Justiça: ordem dos advogados diz que não é possível viver neste estado de ambiguidade 
03.04.2009 - 13:35 Por Maria José Oliveira
O presidente do Conselho Superior da Ordem dos Advogados (OA), José António Barreiros, confirmou hoje de manhã, à entrada para uma reunião daquele órgão, que a agenda do encontro prevê o debate sobre o artigo que o bastonário da OA, Marinho Pinto, escreveu na edição de Abril do Boletim da OA. Mas preferiu não fazer qualquer comentário sobre o assunto: “Tenho uma opinião. Mas devido ao cargo que exerço devo calá-la.”
No texto em causa Marinho Pinto escreveu que a carta anónima que deu origem à investigação do caso Freeport foi combinada entre o autor e elementos da Polícia Judiciária.

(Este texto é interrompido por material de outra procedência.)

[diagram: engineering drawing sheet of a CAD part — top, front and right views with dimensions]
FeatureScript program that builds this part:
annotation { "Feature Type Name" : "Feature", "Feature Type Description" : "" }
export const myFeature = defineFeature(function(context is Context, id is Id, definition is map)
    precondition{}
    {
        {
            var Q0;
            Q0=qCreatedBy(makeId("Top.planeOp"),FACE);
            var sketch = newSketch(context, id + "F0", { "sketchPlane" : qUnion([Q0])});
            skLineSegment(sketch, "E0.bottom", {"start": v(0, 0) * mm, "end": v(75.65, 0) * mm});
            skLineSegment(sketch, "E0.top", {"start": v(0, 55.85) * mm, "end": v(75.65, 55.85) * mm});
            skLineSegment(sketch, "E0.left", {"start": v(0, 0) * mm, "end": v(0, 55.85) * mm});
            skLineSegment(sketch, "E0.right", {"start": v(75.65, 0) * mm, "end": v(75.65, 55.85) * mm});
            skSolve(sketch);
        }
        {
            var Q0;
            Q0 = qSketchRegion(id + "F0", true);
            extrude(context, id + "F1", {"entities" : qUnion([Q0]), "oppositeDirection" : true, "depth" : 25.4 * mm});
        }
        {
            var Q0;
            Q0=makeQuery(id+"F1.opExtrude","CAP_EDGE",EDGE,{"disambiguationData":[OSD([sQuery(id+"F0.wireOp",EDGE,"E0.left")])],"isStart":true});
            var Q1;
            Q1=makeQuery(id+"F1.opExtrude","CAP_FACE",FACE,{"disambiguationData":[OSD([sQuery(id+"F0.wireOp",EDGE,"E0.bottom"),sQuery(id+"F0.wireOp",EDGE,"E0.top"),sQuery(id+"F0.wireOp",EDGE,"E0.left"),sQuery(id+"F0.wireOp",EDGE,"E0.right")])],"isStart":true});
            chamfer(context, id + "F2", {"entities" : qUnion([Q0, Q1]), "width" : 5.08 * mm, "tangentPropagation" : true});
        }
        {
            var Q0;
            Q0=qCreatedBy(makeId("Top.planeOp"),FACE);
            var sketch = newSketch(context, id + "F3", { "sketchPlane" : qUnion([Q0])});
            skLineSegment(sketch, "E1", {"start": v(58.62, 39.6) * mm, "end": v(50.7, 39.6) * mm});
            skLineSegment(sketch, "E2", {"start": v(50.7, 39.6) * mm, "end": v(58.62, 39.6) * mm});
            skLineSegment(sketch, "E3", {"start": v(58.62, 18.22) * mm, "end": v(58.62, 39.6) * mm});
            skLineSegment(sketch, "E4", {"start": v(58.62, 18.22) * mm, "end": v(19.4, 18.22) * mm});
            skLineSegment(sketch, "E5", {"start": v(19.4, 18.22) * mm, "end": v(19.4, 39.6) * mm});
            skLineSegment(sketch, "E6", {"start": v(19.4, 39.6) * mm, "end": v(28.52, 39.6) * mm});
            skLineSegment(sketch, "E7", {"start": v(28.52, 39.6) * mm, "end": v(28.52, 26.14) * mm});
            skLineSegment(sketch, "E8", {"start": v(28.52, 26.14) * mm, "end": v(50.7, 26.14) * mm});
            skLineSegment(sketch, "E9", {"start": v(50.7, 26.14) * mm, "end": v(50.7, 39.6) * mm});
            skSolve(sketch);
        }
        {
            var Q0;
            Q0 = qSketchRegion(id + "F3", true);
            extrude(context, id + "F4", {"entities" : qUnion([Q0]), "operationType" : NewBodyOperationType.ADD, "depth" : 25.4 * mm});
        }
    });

O artigo de Marinho Pinto e a publicação no boletim oficial da OA é de “relevante interesse”, admitiu José António Barreiros, frisando, porém, que o Conselho Superior “não pretende contribuir para desestabilizar a situação”.
Sobre a reunião do Conselho Superior do Ministério Publico, agendada para as 14h00 e destinada a discutir as alegadas pressões exercidas sobre os titulares do inquérito Freeport, Barreiros designou-a como “indispensável” – “a bem da Justiça é necessário que esta questão fique bem esclarecida”. E prosseguiu: “Não é possível conviver com este estado de ambiguidade que põe em causa o estado da Justiça em geral. Para não falar nas pessoas visadas, que também têm direito a uma clarificação.”
A reunião do Conselho Superior da OA não fez interrupção para almoço e continua durante a tarde.